Now that we’re done watching “Surviving R. Kelly” as a family and done rightfully rebuking him and his crew for continuing years and years of abuse, I want to discuss one more culprit in this nearly three-decade-old reprehensible drama: us. Yes, you and me. I want to especially address us black women in this moment.

It is no secret that black men have historically been an acute target of systemic racism. We know successful black men throughout the history of this nation have had their businesses, fortune, health and lives decimated as the result of keeping the power balances in place with white men firmly at the helm. A powerful black man has always been seen as a threat in this zero-sum narrative of America — a threat that needed to be eradicated or at least “taken down a notch” before he acquired too much wealth, influence and power and took things that “rightfully belonged to white men”.

Black women in this context have always felt compelled to protect our male counterparts, especially those who managed to rise above this dynamic in some way. It is an effort to correct an imbalance of what a world based on patriarchal white supremacy has done to him daily that it hasn’t necessarily done to us in the same exact way. Yes, we’re underestimated as women. We’re not viewed as equal threats. Our abilities and acumen are devalued and overlooked as par for the course because we are women which is a struggle and a topic for another day. Ironically though, it is this underestimation, that has enabled black women to be stealth-like in maintaining our position as the clandestine conductors of the black community; its pillar and its overwhelming economic engine.

So how unfortunate that in this important position within our community, that we continued to fuel and finance this particular predator. We all knew there was a problem here. We knew it in our guts. After years of rumors, viewing marriage, then annulment papers featuring an underaged girl, watching uncomfortable interviews, and my God, seeing an actual video of child pornography, we knew this. But still, we chose to turn a blind eye to it because well “it ain’t our business” and “they could be lying”. And of course, if they’re “lying” who else is gonna protect our men in a world set out to destroy them anyway? We never listened to these accusers truly. We “but what about’dtf out of his situation. We chose not to see. We chose to think of it as someone else’s problem. They got their money, didn’t they? And we, we just continued the party. We needed to “step in the name of love” without any impediment. We needed to support a black man who’d overcome all the obstacles of systematic AmeriKKKan racism, redlining, and poverty, with his musical talent.
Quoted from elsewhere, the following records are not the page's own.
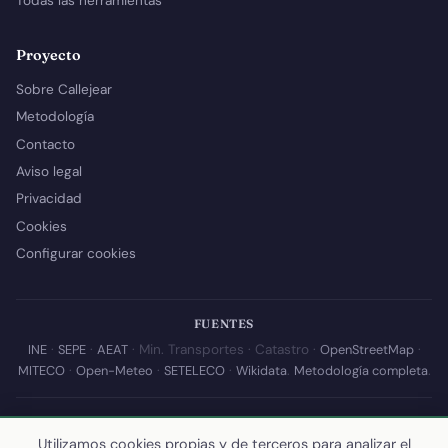
Todas las herramientas
Proyecto
Sobre Callejear
Metodología
Contacto
Aviso legal
Privacidad
Cookies
Configurar cookies
FUENTES
INE
·
SEPE
·
AEAT
· Min. Transportes · Catastro ·
OpenStreetMap
·
MITECO
·
Open-Meteo
·
SETELECO
·
Wikidata
.
Metodología completa
.
© 2026 Callejear.com — Directorio municipal de España con datos
Utilizamos cookies propias y de terceros para analizar el
abiertos. Desarrollado y mantenido por
Yoel Castaño
.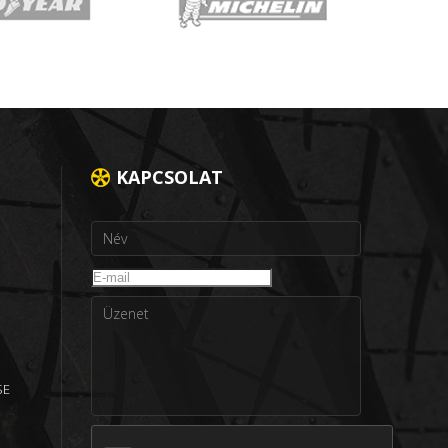
KAPCSOLAT
SE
And in doing so we sacrificed a whole lot of ourselves. We sacrificed a lot of other black women.

When I say “a lot of” black women, I’m not talking specifically or only about Kelly’s victims (I’m sorry, “alleged” victims) either. I’m talking about all the other young black girls who as a result of his behavior being excused and him being exalted, ended up victims of that same type of pervasive attitude and behavior from other men. These older adult males who felt they had immunity and acceptance because we condoned it in Kelly and numerous other leaders (I’m looking at you black church). It’s an attitude and behavior that grows and grows and as such metastasizes to eventually affect us all.
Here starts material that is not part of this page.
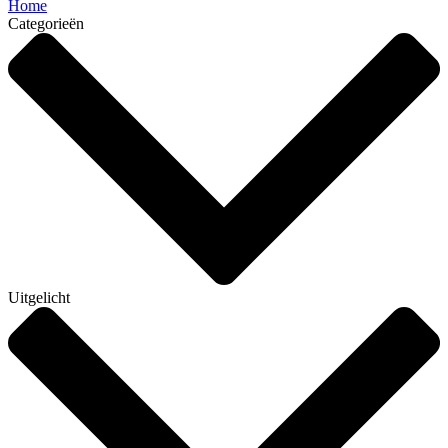
Home
Categorieën
Uitgelicht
This social media era and the #MeToo movement have been a great period of self-reflection and accountability. If anything, it has taught us that you don’t have to be a man to uphold patriarchy and sexism. You can have the noblest of plans and still leave a pathway of destruction behind. We have to be vigilant in not trying to overcompensate for centuries of injustice to our men, by indulging them when it isn’t warranted and disregarding our women and their pain in the process. The line between support and partiality may be thin, but in the context of sexual assault victims it is long and weighs a ton I’m afraid. Let’s work at not burying scores of unseen and disregarded young black girls underneath it.